Bench-clearing squabbles happen routinely in the Big East. Georgetown-St. John's last year. Georgetown-Boston College last month. Georgetown-Anyone, anytime. This time the Hoyas' glowering hatchet man, Graham, responded to a hard-fought rebound by Syracuse's Andre Hawkins by shoving Hawkins to the floor, then taking a wild swing at him with an angry left hand. The punch missed, but referee Dick Paparo didn't. He rushed into the fray shouting "Out! Out!" apparently motioning Graham out of the game with repeated thrusts of an upraised thumb.
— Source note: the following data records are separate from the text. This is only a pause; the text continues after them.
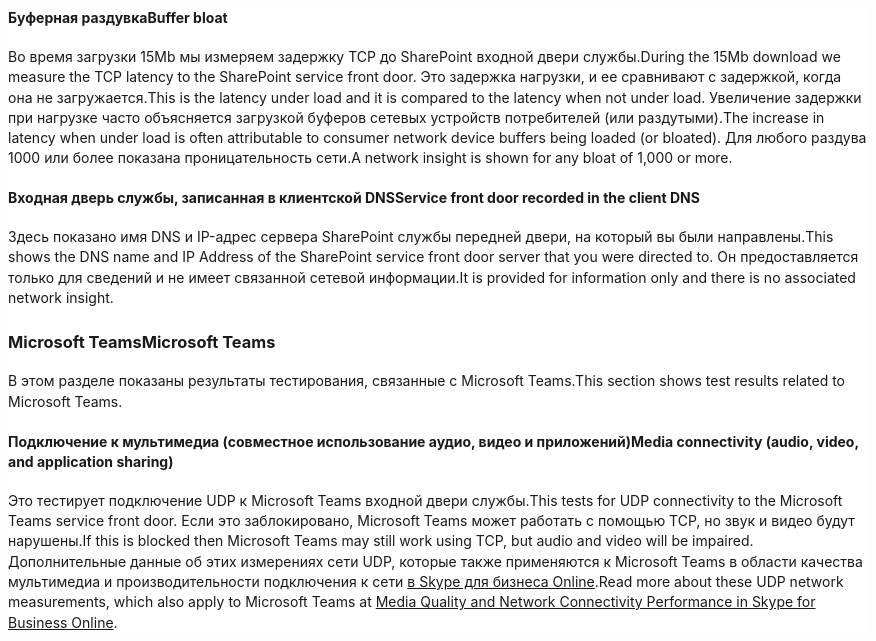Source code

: #### <a name="buffer-bloat"></a><span data-ttu-id="0fde5-247">Буферная раздувка</span><span class="sxs-lookup"><span data-stu-id="0fde5-247">Buffer bloat</span></span>

<span data-ttu-id="0fde5-248">Во время загрузки 15Mb мы измеряем задержку TCP до SharePoint входной двери службы.</span><span class="sxs-lookup"><span data-stu-id="0fde5-248">During the 15Mb download we measure the TCP latency to the SharePoint service front door.</span></span> <span data-ttu-id="0fde5-249">Это задержка нагрузки, и ее сравнивают с задержкой, когда она не загружается.</span><span class="sxs-lookup"><span data-stu-id="0fde5-249">This is the latency under load and it is compared to the latency when not under load.</span></span> <span data-ttu-id="0fde5-250">Увеличение задержки при нагрузке часто объясняется загрузкой буферов сетевых устройств потребителей (или раздутыми).</span><span class="sxs-lookup"><span data-stu-id="0fde5-250">The increase in latency when under load is often attributable to consumer network device buffers being loaded (or bloated).</span></span> <span data-ttu-id="0fde5-251">Для любого раздува 1000 или более показана проницательность сети.</span><span class="sxs-lookup"><span data-stu-id="0fde5-251">A network insight is shown for any bloat of 1,000 or more.</span></span>

#### <a name="service-front-door-recorded-in-the-client-dns"></a><span data-ttu-id="0fde5-252">Входная дверь службы, записанная в клиентской DNS</span><span class="sxs-lookup"><span data-stu-id="0fde5-252">Service front door recorded in the client DNS</span></span>

<span data-ttu-id="0fde5-253">Здесь показано имя DNS и IP-адрес сервера SharePoint службы передней двери, на который вы были направлены.</span><span class="sxs-lookup"><span data-stu-id="0fde5-253">This shows the DNS name and IP Address of the SharePoint service front door server that you were directed to.</span></span> <span data-ttu-id="0fde5-254">Он предоставляется только для сведений и не имеет связанной сетевой информации.</span><span class="sxs-lookup"><span data-stu-id="0fde5-254">It is provided for information only and there is no associated network insight.</span></span>

### <a name="microsoft-teams"></a><span data-ttu-id="0fde5-255">Microsoft Teams</span><span class="sxs-lookup"><span data-stu-id="0fde5-255">Microsoft Teams</span></span>

<span data-ttu-id="0fde5-256">В этом разделе показаны результаты тестирования, связанные с Microsoft Teams.</span><span class="sxs-lookup"><span data-stu-id="0fde5-256">This section shows test results related to Microsoft Teams.</span></span>

#### <a name="media-connectivity-audio-video-and-application-sharing"></a><span data-ttu-id="0fde5-257">Подключение к мультимедиа (совместное использование аудио, видео и приложений)</span><span class="sxs-lookup"><span data-stu-id="0fde5-257">Media connectivity (audio, video, and application sharing)</span></span>

<span data-ttu-id="0fde5-258">Это тестирует подключение UDP к Microsoft Teams входной двери службы.</span><span class="sxs-lookup"><span data-stu-id="0fde5-258">This tests for UDP connectivity to the Microsoft Teams service front door.</span></span> <span data-ttu-id="0fde5-259">Если это заблокировано, Microsoft Teams может работать с помощью TCP, но звук и видео будут нарушены.</span><span class="sxs-lookup"><span data-stu-id="0fde5-259">If this is blocked then Microsoft Teams may still work using TCP, but audio and video will be impaired.</span></span> <span data-ttu-id="0fde5-260">Дополнительные данные об этих измерениях сети UDP, которые также применяются к Microsoft Teams в области качества мультимедиа и производительности подключения к сети [в Skype для бизнеса Online](/skypeforbusiness/optimizing-your-network/media-quality-and-network-connectivity-performance).</span><span class="sxs-lookup"><span data-stu-id="0fde5-260">Read more about these UDP network measurements, which also apply to Microsoft Teams at [Media Quality and Network Connectivity Performance in Skype for Business Online](/skypeforbusiness/optimizing-your-network/media-quality-and-network-connectivity-performance).</span></span>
A "flagrant foul" call added to the personal already called on Graham would have given Syracuse four free throws plus possession of the ball and possibly a nine- or 10-point lead—if Paparo had held his ground. However, after protracted huddles with the two other refs and the coaches, Paparo said he hadn't ejected Graham at all. Was he thumbing a ride on the Zamboni machine? Such a puzzlement.
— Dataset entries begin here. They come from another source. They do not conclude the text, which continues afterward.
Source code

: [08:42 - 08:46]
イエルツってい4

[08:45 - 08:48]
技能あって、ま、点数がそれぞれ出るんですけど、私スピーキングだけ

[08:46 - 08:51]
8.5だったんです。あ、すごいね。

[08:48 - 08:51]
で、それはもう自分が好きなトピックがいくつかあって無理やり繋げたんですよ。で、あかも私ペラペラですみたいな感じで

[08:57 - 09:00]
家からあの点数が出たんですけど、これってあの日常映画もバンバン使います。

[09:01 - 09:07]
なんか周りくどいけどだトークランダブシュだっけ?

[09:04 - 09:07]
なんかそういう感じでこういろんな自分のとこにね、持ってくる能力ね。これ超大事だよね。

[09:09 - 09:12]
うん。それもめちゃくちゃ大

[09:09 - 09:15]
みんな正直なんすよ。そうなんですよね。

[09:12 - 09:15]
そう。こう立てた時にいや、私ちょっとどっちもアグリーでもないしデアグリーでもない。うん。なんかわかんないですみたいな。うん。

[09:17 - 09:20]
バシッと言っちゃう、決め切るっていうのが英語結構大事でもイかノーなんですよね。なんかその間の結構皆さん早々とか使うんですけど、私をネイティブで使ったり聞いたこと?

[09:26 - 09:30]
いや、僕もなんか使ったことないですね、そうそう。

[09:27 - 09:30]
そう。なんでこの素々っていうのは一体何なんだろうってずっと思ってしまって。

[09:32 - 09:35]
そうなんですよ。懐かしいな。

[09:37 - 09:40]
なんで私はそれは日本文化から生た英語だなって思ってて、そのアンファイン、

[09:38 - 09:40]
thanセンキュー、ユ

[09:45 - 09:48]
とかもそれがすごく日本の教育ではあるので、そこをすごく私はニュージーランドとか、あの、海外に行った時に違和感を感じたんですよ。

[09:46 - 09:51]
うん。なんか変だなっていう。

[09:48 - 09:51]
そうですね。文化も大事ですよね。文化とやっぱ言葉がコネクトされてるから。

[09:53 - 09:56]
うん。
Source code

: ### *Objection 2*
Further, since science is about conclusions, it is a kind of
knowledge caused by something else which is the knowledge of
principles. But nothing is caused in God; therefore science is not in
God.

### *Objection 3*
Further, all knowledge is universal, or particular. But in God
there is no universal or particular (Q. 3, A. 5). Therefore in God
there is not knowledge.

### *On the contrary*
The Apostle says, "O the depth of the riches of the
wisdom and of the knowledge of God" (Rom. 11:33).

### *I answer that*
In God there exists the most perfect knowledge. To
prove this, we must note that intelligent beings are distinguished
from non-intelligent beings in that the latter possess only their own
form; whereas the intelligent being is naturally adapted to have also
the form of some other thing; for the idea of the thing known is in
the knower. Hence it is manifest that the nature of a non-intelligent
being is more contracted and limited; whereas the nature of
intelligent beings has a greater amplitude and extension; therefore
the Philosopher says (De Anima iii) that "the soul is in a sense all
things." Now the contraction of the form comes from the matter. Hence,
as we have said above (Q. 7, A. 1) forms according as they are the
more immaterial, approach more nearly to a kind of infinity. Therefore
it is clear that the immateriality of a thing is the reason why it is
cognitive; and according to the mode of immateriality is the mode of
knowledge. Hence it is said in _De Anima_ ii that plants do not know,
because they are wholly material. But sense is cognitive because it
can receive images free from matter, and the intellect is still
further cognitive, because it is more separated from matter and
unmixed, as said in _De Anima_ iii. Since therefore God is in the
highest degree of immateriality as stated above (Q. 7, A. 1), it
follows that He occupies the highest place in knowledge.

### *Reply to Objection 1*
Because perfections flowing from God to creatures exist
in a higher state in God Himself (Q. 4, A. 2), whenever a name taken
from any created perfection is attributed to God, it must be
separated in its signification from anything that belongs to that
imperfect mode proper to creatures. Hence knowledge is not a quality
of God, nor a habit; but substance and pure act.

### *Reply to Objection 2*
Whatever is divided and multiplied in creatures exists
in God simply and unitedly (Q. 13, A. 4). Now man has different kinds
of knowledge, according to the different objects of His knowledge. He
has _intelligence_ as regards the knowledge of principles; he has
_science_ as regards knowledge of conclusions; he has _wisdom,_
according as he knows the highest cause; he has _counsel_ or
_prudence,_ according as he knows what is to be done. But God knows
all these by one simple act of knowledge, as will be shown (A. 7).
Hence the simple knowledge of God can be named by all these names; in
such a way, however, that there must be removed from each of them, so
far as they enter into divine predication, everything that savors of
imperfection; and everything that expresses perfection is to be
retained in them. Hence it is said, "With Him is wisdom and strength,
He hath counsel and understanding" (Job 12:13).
Ultimately the Orangemen had to settle for only two free throws, and though they twice held five-point leads, they soon lost both Hawkins and Rafael Addison on fouls during the late Georgetown rally. With the game tied at 63, Syracuse set up for a final shot in regulation, but Smith exacted his revenge on Pearl by locking him in a defensive shell. Washington never got his hands on the ball, the wrong man (Kerins) took a wayward shot, and Georgetown romped away in the overtime, 19-8.

After it was over, Syracuse coach Jim Boeheim was livid, hurling a chair and calling the officials "gutless." Most embarrassing for the Big East was the fact that still another Georgetown game had been spoiled by an ugly incident, the inevitable result of the preposterous paramilitary atmosphere surrounding the team—Gene Smith used the term "war games" Saturday night—and fostered by the insecurities and philosophies of Thompson.
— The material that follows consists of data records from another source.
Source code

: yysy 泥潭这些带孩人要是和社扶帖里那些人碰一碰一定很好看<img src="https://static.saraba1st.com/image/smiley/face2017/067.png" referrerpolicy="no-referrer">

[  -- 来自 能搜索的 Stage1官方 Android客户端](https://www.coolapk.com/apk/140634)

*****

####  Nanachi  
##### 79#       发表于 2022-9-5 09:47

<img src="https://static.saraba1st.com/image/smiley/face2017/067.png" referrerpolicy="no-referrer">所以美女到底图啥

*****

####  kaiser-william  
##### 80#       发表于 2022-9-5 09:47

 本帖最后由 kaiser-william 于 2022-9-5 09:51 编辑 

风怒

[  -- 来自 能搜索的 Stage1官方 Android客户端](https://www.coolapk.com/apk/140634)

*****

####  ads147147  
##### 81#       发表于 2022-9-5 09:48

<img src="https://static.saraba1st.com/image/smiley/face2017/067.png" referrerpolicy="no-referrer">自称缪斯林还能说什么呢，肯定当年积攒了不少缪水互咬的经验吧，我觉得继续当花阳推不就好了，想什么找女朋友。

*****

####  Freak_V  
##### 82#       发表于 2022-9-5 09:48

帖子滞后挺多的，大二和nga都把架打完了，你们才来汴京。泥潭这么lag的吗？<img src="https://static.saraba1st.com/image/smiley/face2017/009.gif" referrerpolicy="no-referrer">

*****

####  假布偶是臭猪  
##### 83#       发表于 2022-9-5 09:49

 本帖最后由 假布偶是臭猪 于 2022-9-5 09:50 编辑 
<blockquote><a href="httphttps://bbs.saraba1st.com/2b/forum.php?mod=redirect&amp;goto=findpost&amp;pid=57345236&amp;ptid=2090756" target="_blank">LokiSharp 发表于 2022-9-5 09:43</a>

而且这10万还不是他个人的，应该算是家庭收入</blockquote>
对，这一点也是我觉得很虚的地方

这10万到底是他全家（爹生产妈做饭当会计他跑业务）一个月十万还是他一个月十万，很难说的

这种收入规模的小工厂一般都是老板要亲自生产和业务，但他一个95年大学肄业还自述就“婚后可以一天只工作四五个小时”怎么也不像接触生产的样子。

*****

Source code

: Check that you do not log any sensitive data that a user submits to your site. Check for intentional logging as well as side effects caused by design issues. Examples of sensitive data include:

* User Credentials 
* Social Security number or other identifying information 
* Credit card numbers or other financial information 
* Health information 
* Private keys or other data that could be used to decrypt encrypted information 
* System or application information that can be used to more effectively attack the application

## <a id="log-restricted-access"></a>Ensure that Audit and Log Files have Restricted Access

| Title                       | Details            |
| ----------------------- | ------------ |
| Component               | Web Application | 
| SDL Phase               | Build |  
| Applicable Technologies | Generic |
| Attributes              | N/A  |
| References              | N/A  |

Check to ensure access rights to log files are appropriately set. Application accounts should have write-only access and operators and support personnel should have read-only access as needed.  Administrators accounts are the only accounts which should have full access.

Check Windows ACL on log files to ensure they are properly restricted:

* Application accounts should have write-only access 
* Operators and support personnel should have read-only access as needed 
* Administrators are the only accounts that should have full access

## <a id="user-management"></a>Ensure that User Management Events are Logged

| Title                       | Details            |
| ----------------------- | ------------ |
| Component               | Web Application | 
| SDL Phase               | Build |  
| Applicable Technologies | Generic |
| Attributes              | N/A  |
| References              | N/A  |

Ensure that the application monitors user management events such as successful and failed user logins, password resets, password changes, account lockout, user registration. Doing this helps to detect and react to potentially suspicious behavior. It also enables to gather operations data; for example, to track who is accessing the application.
The clipboard jockeys who pass for Thompson's assistant coaches have physically restrained female journalists from the team's locker room and have refused to divulge the location of the team's road hotels to arena officials. Fenlon answers a request for a player interview by saying, "I will not permit it." Then there is Thompson himself, who preaches honesty and discipline and "professionalism" yet once sat still while Dalton played in a summer league under an assumed name; who seems to tolerate, if not promote, fisticuff explosions as a matter of course; who warns his players to "trust no one"; and who interrupts his players to reprimand reporters for asking them questions "in extremely poor taste."

Thompson is much praised for his "sensitive" nurturing of Ewing. "Patrick doesn't complain," the coach once said in one of his sensitive moments, "he retaliates." But a Washington newspaperman who knew Ewing as a fresh, open, good-natured high-schooler says Thompson has turned his star pivotman into "a surly punk."

Moreover, Thompson has long wielded his race like a baseball bat. When The Boston Globe's Michael Madden wrote that Georgetown basketball was "sick, paranoid and petty, pompous and arrogant," Thompson replied that "Black people have spent their entire lives trying to justify their actions to biased minds. I won't spend one more second."

Would that Georgetown abandon its foxhole mentality, the chips on the shoulders and all those flying fists and elbows so that the team can get on with playing pure basketball. The Hoyas owe it to themselves.

PHOTO

Mullin (20) got 29 points and a painful pounding in the semis from Ewing (left) and Dalton (52).

PHOTO

Ewing started getting his stuff together early with 18 points against Providence.

PHOTO

The Pearl singlehandedly kept Syracuse in the final and made a believer out of Ewing.

PHOTO

Martin (24) and Ewing squeeze a Redman.

PHOTO

After warming up his act against St. John's, Jackson (30) was a thriller in the finale.

PHOTO

Thompson got his team ready. Where? Who knows?

PHOTO

Assistant coach Fenlon made sure the players' "academic calendars" were in sync.